In line with its commitment to integrity and principled management, the KBZ Group has joined the UN Global Compact Network, which promotes sustainability principles in support of UN sustainable development goals. It has taken steps towards enhancing female participation in its workforce. As at 2014, more than half of KBZ Bank's female employees had senior management roles. This is double the proportion of 27 per cent of female leaders in 2009. Meanwhile, the sisters -  Nang Lang Kham, Nang Kham Noung, and Nang Mo Hom have also established the Brighter Future Myanmar Foundation, set up in 2008 to help those whose lives were devastated by Cyclone Nargis.

SINCE then, the foundation has embarked on efforts to alleviate poverty and uplift the lives of the underserved. Its projects include the provision of access to clean water, disaster relief and recovery, women's health and empowerment and youth education. According to the KBZ profile in BFI's anniversary book, the foundation has given more than US$110 million over the past years to social initiative projects and charitable causes in Myanmar.

The sisters are currently in the process of reviewing the foundation's role. Says Nang Lang Kham: "The significant change and transformation in Myanmar over recent years have brought about greater complexity in how organisations need to approach sustainable development.

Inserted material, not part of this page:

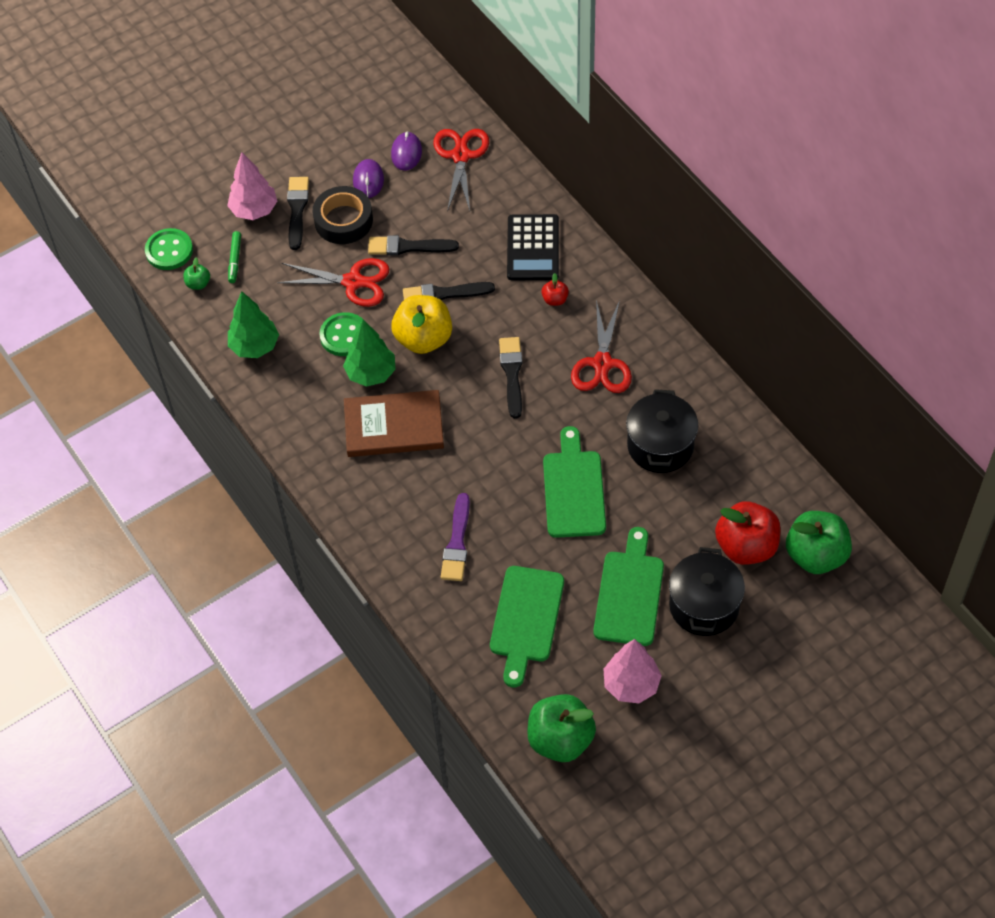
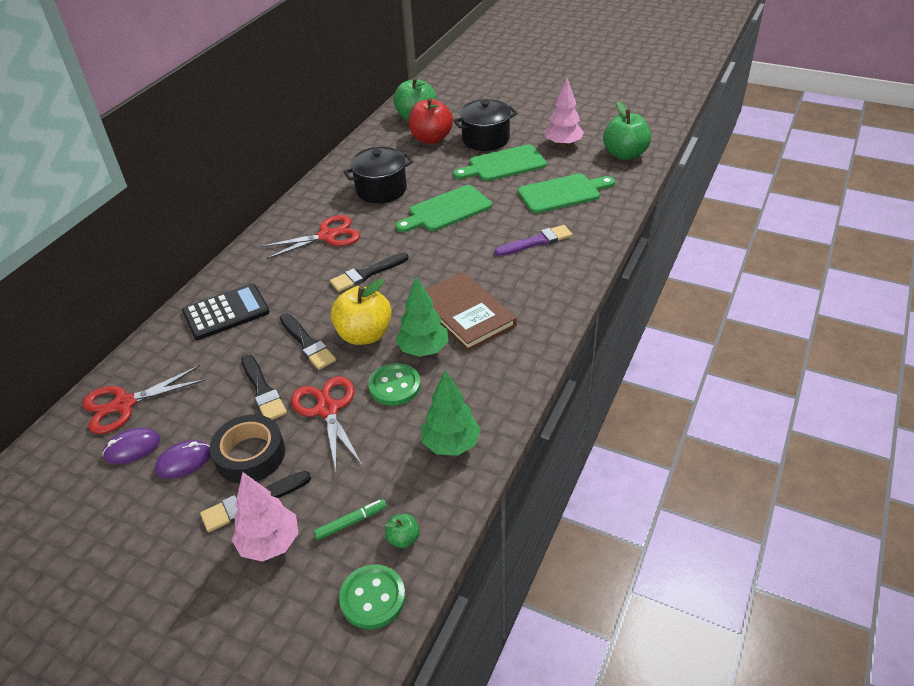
camera: 120 degrees left, 15 degrees down
(555, 299) = (277, 280): red apple -> none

"Given this we will be charting a new course for the foundation, which involves a review of our chosen pillars of contribution and governance, guided by a board of international experts. This will ensure the foundation is focused on areas where it can continue to have significant impact and achieve its mission." W

"Some families use philanthropy as a platform to suss out the interests of the next generation, and to build a brand and a bond based on doing good for the greater community. Families like KBZ Group have been guided by ancient beliefs in loving-kindness to be in harmony with society and environment. The next generation members have found purpose in doing good, doing well and doing right in all aspects of their businesses. This resonates with how they intend to build sustainable family enterprises in emerging Myanmar."

This column profiles business families and how they approach issues of governance and stewardship. They support the Business Families Institute’s mission. SMU established BFI in 2012, in response to the growing needs of business families in Asia. It encourages business families to Think Generations, Think Growth, Think Giving and Think Global.